Titled “Young women posing in swimsuits on sand dune,” this image comes courtesy of the State Archives of Florida. The photographer and date are unknown, though it’s probably somewhere in the late 1940s or early 1950s.
According to Florida Memory, the “Sarasota Sun-Debs organized in 1949. Girls participating were used in beach pictures distributed locally & nationally. All of the girls received basic modeling training.”
They were photographed by Joseph Janney Steinmetz, who “was a world-renowned commercial photographer whose images appeared in such publications as The Saturday Evening Post, Life, Look, Time, Holiday, Collier’s, and Town and Country. His work has been referred to as ‘an American social history,’ which documented diverse scenes of American life from affluent northeasterners to middle-class Floridians.”
The Sun-Debs were instructed by ballet dancers and other performers, and were “taught to sit gracefully” during their training sessions at Lido Beach.
These three images are all courtesy of the Florida State Archive, Florida Memory.
“Miss Watts running on Bondi Beach with a dog, New South Wales, 1925,” via photographer M. H. Robinson. According to the National Library of Australian, the photo’s title was “devised by cataloguer based on inscription on slide.; Part of the collection: Norman Ellison collection of lantern slides.; Inscriptions: “Miss Watts, Bondi. M.R. Sydney Sept 1925″–In pencil above and below image.”
The University of Washington calls this one “Three girls and one boy on logs in swimsuits, probably Washington State, ca. 1929-1932,” which seems like an accurate title.

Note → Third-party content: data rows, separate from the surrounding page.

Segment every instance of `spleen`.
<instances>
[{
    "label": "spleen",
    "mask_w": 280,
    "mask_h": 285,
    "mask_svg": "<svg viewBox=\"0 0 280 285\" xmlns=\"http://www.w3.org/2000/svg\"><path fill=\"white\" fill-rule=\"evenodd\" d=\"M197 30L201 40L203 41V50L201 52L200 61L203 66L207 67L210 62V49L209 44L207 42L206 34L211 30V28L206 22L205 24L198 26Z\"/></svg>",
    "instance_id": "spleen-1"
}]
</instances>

The photographer is Vern C. Gorst, whose photographs documented “Pacific Northwest events between 1929 and 1932,” including “images of events such as Coupeville’s Indian Water Festival, the Ben Paris Fishing Derby, girls modeling spruce bathing suits to promote Hoquiam, Washington’s wood week, and the making of the world’s largest omelet in Chehalis, Washington in 1921.”
He was a prospector and a self-taught pilot; photography was a side-project for Gorst.
The State Library of Newbrunswick provides this photo, “Women in bathing suits on Collaroy Beach, 1908,” which has been repurposed many times. The women were photographed by Colin Caird.
This sweet photo gets some extra context from the National Library of Scotland, who note that the photo, whose original inscription called it “A British Tommy interests himself in the happiness of the kiddies on the sands at a French coast resort,” is missing piece from the historical dialogue of WW1. From the NLS:
“French children playing with a British soldier on a beach, France, during World War I. Dressed in the long and stripy swimsuits that were traditional in this era, these French children are enjoying playing in the water with a British soldier. After taking part in fighting at the front line, this peaceful experience of playing around with children on a beach at a French resort, may have been a rather strange feeling for the soldier involved.
Apart from the chilling stories concerning the atrocities that German troops were alleged to have committed at the start of the war, most of the history regarding ‘the war to end all wars’ tends to focus on the theatres of war, rather than exploring the civilian viewpoint. This chorus of missing civilian voices is especially noticeable in the seemingly unexplored area of how the British troops and French civilians treated one another, and it would be interesting to learn what general attitudes existed within these two groups, especially what French children thought about the war and soldiers.”
Another addition from the University of Washington, this photo is called “Women in bathing costumes in Pacific Ocean at Moclips, August 23, 1913.” It’s noted that the women may have been mountaineers, taking a dip after a long climb. The photographer is unknown.
Even nuns enjoy the shore, it seems. “Wading nuns on the beach near Zandvoort, Holland,” comes from the National Archive of the Netherlands, who know neither the date, nor the photographer of this photo.